Protes, yang diserukan oleh aktivis media sosial tetapi tidak didukung oleh salah satu partai politik besar, berlangsung pada hari Ahad (25/7) dengan sebagian besar kemarahan terfokus pada partai Islam moderat Ennahda, yang terbesar di parlemen.
“Kami telah dibebaskan dari mereka,” ungkap Lamia Meftahi, seorang wanita yang merayakan di Tunis tengah setelah pernyataan Saied, berbicara tentang parlemen dan pemerintah.
“Ini adalah momen paling bahagia sejak revolusi,” tambahnya.
Kudeta Oleh Presiden
Ennahda, yang dilarang sebelum revolusi, telah menjadi partai yang paling sukses secara konsisten sejak tahun 2011 dan anggota pemerintahan koalisi berturut-turut.
Pemimpinnya Rached Ghannouchi, yang juga ketua parlemen, segera menyebut keputusan Saied sebagai “kudeta terhadap revolusi dan konstitusi” dalam panggilan telepon ke Reuters.
“Kami menganggap institusi masih berdiri, dan pendukung Ennahda dan rakyat Tunisia akan membela revolusi,” tambahnya, meningkatkan prospek konfrontasi antara pendukung Ennahda dan Saied.
Saied mengatakan dalam pernyataannya bahwa tindakannya sejalan dengan Pasal 80 konstitusi, dan juga mengutip pasal untuk menangguhkan kekebalan anggota parlemen.
“Banyak orang tertipu dengan kemunafikan, pengkhianatan dan perampokan hak-hak rakyat,” ujarnya.
Presiden dan parlemen sama-sama terpilih dalam pemilihan umum yang terpisah pada tahun 2019.
Sementara itu, Mechichi menjabat musim panas lalu karena menggantikan pemerintahan berumur pendek lainnya.
Saied, seorang independen tanpa partai di belakangnya, bersumpah untuk merombak sistem politik yang kompleks yang dilanda korupsi.
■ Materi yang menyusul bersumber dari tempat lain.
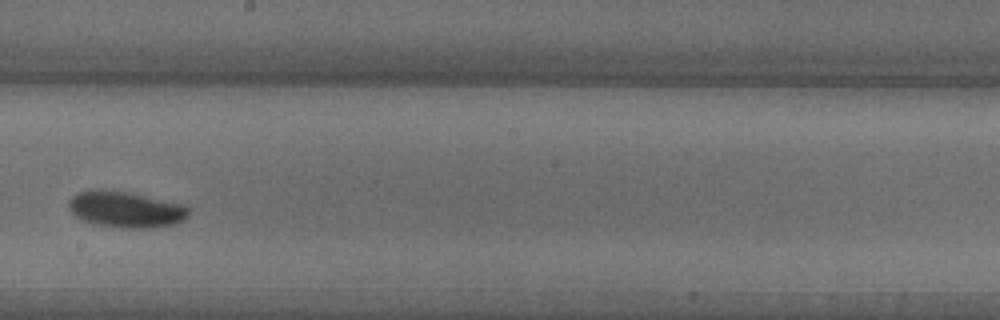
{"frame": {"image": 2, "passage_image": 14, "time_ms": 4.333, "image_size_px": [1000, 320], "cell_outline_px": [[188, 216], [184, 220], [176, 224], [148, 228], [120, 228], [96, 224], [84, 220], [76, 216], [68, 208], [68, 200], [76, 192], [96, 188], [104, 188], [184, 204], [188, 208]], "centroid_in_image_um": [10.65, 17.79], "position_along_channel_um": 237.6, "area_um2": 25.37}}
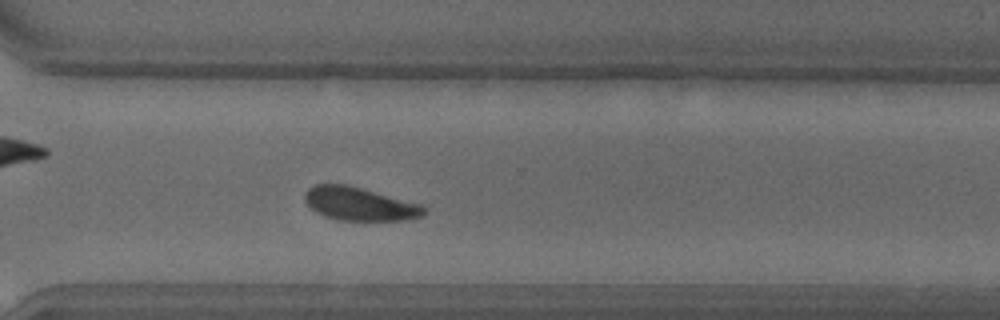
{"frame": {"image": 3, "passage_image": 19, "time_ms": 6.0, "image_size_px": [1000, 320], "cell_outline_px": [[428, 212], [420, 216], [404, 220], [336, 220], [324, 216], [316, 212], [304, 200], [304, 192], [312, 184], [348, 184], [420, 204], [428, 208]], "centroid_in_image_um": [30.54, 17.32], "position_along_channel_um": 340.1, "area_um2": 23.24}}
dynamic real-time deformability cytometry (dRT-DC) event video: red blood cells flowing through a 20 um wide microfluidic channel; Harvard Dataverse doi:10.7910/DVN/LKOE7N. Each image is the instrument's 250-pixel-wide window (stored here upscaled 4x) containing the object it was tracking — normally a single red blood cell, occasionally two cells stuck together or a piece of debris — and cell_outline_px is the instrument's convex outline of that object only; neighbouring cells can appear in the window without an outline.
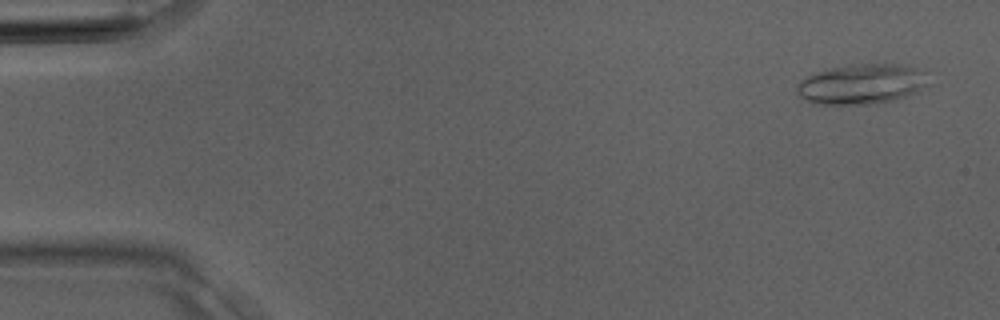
{"species": "Egyptian fruit bat (a non-hibernating species)", "species_latin": "Rousettus aegyptiacus", "temperature_condition": "room temperature", "stored_images_in_passage": 3, "camera_frame_rate_fps": 3000, "um_per_image_px": 0.085, "animal": {"sex": "male"}, "frame": {"image": 1, "passage_image": 1, "time_ms": 0.0, "image_size_px": [1000, 320], "cell_outline_px": [[928, 84], [916, 92], [896, 100], [868, 104], [816, 104], [804, 100], [796, 92], [796, 84], [800, 80], [816, 72], [832, 68], [864, 64], [900, 64], [924, 72]], "centroid_in_image_um": [73.2, 7.17], "position_along_channel_um": 11.8, "area_um2": 30.4}}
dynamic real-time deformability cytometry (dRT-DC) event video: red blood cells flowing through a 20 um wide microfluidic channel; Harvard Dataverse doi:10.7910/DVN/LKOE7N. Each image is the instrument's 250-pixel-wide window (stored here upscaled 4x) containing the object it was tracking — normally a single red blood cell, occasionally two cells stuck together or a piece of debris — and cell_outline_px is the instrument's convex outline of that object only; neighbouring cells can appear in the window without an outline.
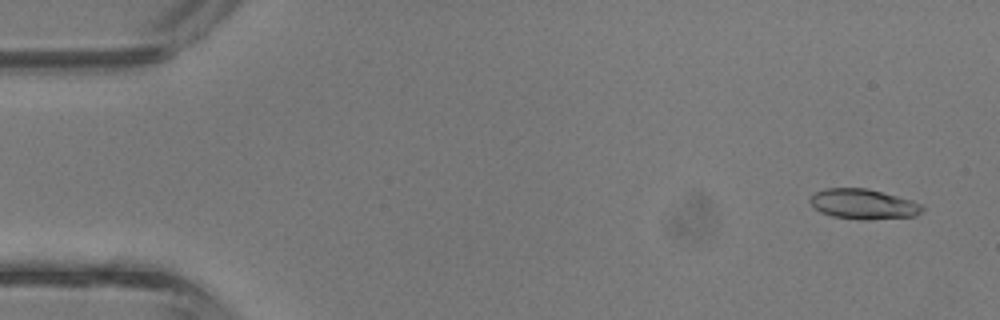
{"species": "common noctule bat (a hibernating species)", "species_latin": "Nyctalus noctula", "temperature_condition": "room temperature", "stored_images_in_passage": 3, "camera_frame_rate_fps": 3000, "um_per_image_px": 0.085, "animal": {"sex": "male", "body_mass_g": 13.3}, "frame": {"image": 1, "passage_image": 1, "time_ms": 0.0, "image_size_px": [1000, 320], "cell_outline_px": [[924, 212], [912, 216], [868, 220], [864, 220], [832, 216], [820, 212], [808, 200], [816, 192], [824, 188], [868, 188], [896, 196], [920, 204], [924, 208]], "centroid_in_image_um": [73.36, 17.35], "position_along_channel_um": 11.6, "area_um2": 19.48}}
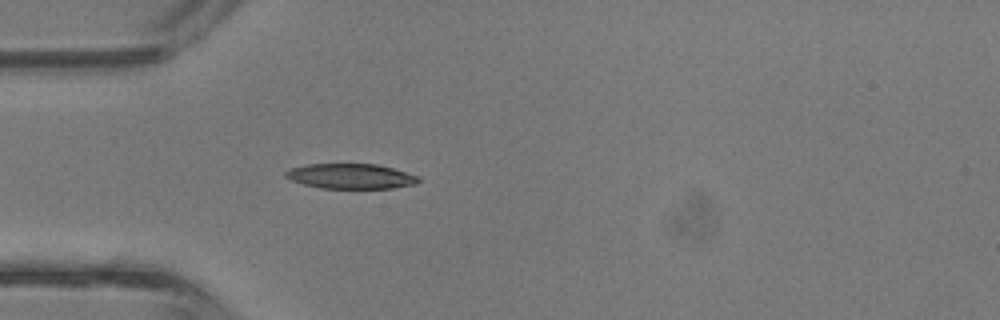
{"frame": {"image": 2, "passage_image": 3, "time_ms": 0.667, "image_size_px": [1000, 320], "cell_outline_px": [[420, 180], [416, 184], [392, 188], [320, 188], [304, 184], [292, 180], [284, 176], [284, 172], [292, 168], [308, 164], [376, 164], [392, 168], [416, 176]], "centroid_in_image_um": [29.79, 14.98], "position_along_channel_um": 55.2, "area_um2": 19.13}}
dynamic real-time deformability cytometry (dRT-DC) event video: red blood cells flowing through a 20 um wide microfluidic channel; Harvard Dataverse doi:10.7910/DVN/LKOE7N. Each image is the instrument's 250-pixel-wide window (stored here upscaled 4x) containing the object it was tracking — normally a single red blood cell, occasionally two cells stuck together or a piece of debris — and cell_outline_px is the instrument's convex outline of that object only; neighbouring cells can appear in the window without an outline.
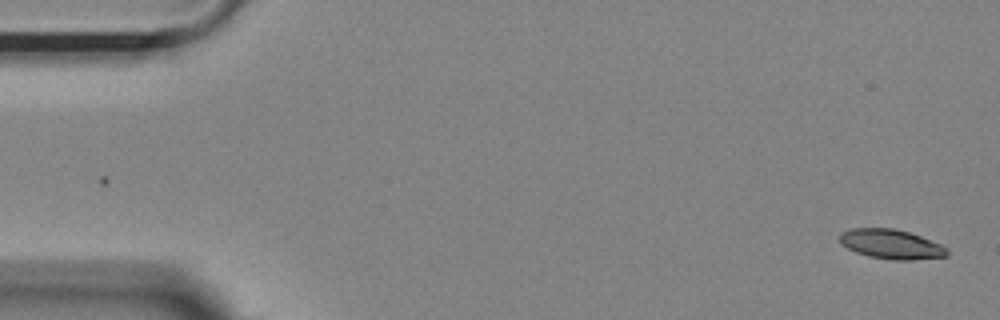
{"species": "Egyptian fruit bat (a non-hibernating species)", "species_latin": "Rousettus aegyptiacus", "temperature_condition": "room temperature", "stored_images_in_passage": 54, "camera_frame_rate_fps": 3000, "um_per_image_px": 0.085, "animal": {"sex": "female"}, "frame": {"image": 1, "passage_image": 1, "time_ms": 0.0, "image_size_px": [1000, 320], "cell_outline_px": [[948, 256], [912, 260], [892, 260], [868, 256], [856, 252], [840, 244], [840, 232], [852, 228], [892, 228], [908, 232], [920, 236], [940, 244], [948, 248]], "centroid_in_image_um": [75.74, 20.76], "position_along_channel_um": 9.3, "area_um2": 18.5}}
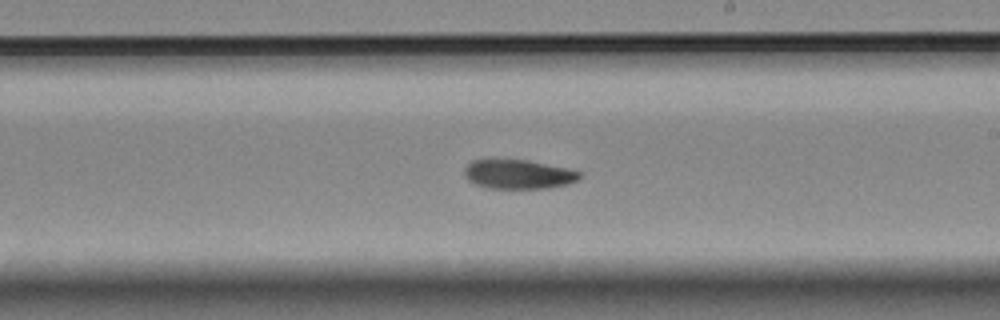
{"frame": {"image": 2, "passage_image": 31, "time_ms": 10.0, "image_size_px": [1000, 320], "cell_outline_px": [[580, 176], [576, 180], [568, 184], [548, 188], [488, 188], [476, 184], [468, 180], [464, 176], [464, 168], [472, 160], [528, 160], [564, 168], [580, 172]], "centroid_in_image_um": [44.01, 14.82], "position_along_channel_um": 245.0, "area_um2": 19.31}}
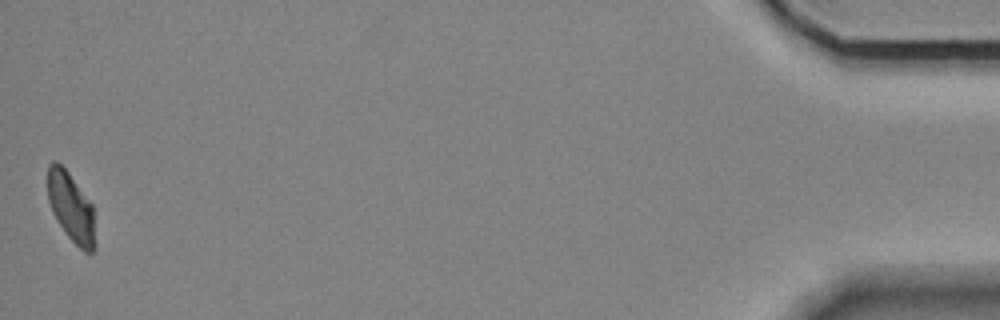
{"frame": {"image": 3, "passage_image": 54, "time_ms": 17.667, "image_size_px": [1000, 320], "cell_outline_px": [[92, 252], [84, 252], [68, 236], [52, 212], [48, 200], [48, 164], [52, 160], [56, 160], [68, 172], [92, 204]], "centroid_in_image_um": [5.97, 17.53], "position_along_channel_um": 429.2, "area_um2": 18.32}, "authors_computed_cell_mechanics": {"area_um2": 20.0566, "velocity_mm_per_s": 3.6172, "shape_relaxation_time_tau1_ms": 4.0224, "shape_relaxation_time_tau2_ms": 10.5123, "deformation_change_tau1": 0.1415, "deformation_change_tau2": 0.1531}}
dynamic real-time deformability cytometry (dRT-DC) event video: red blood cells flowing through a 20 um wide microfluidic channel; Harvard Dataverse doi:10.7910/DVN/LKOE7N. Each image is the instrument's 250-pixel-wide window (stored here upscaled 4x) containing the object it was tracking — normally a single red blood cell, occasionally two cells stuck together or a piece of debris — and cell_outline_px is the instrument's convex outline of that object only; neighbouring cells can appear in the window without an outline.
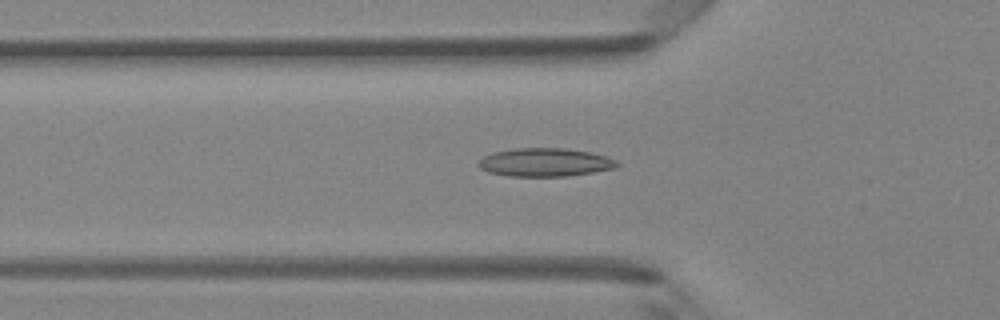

Sementara pemilihan parlemen menghasilkan ruang yang terfragmentasi di mana tidak ada partai yang menguasai lebih dari seperempat kursi.
Perselisihan atas konstitusi Tunisia dimaksudkan untuk diselesaikan oleh pengadilan konstitusi. Namun, tujuh tahun setelah konstitusi disahkan, pengadilan belum juga didirikan setelah perselisihan tentang pengangkatan hakim.
Presiden telah terjerat dalam perselisihan politik dengan Perdana Menteri Hichem Mechichi selama lebih dari setahun, ketika negara itu bergulat dengan krisis ekonomi, krisis fiskal yang membayangi, dan respons yang gagal terhadap pandemi Covid-19.
Di bawah konstitusi, presiden memiliki tanggung jawab langsung hanya untuk urusan luar negeri dan militer, tetapi setelah bencana pemerintah dengan pusat vaksinasi berjalan minggu lalu, ia mengatakan kepada tentara untuk bertanggung jawab atas tanggapan pandemi.
Tingkat infeksi dan kematian Tunisia yang melonjak telah menambah kemarahan publik pada pemerintah ketika partai-partai politik negara itu bertengkar.
Sementara itu, Mechichi berusaha untuk menegosiasikan pinjaman baru dengan Dana Moneter Internasional (IMF) yang dipandang penting untuk menghindari krisis fiskal yang mengancam.
Hal ini upaya Tunisia berjuang untuk membiayai defisit anggarannya dan pembayaran utang yang akan datang.
Perselisihan mengenai reformasi ekonomi yang dipandang perlu untuk mengamankan pinjaman, tetapi yang dapat merugikan rakyat Tunisia biasa dengan mengakhiri subsidi atau memotong pekerjaan sektor publik, telah membuat pemerintah hampir ambruk.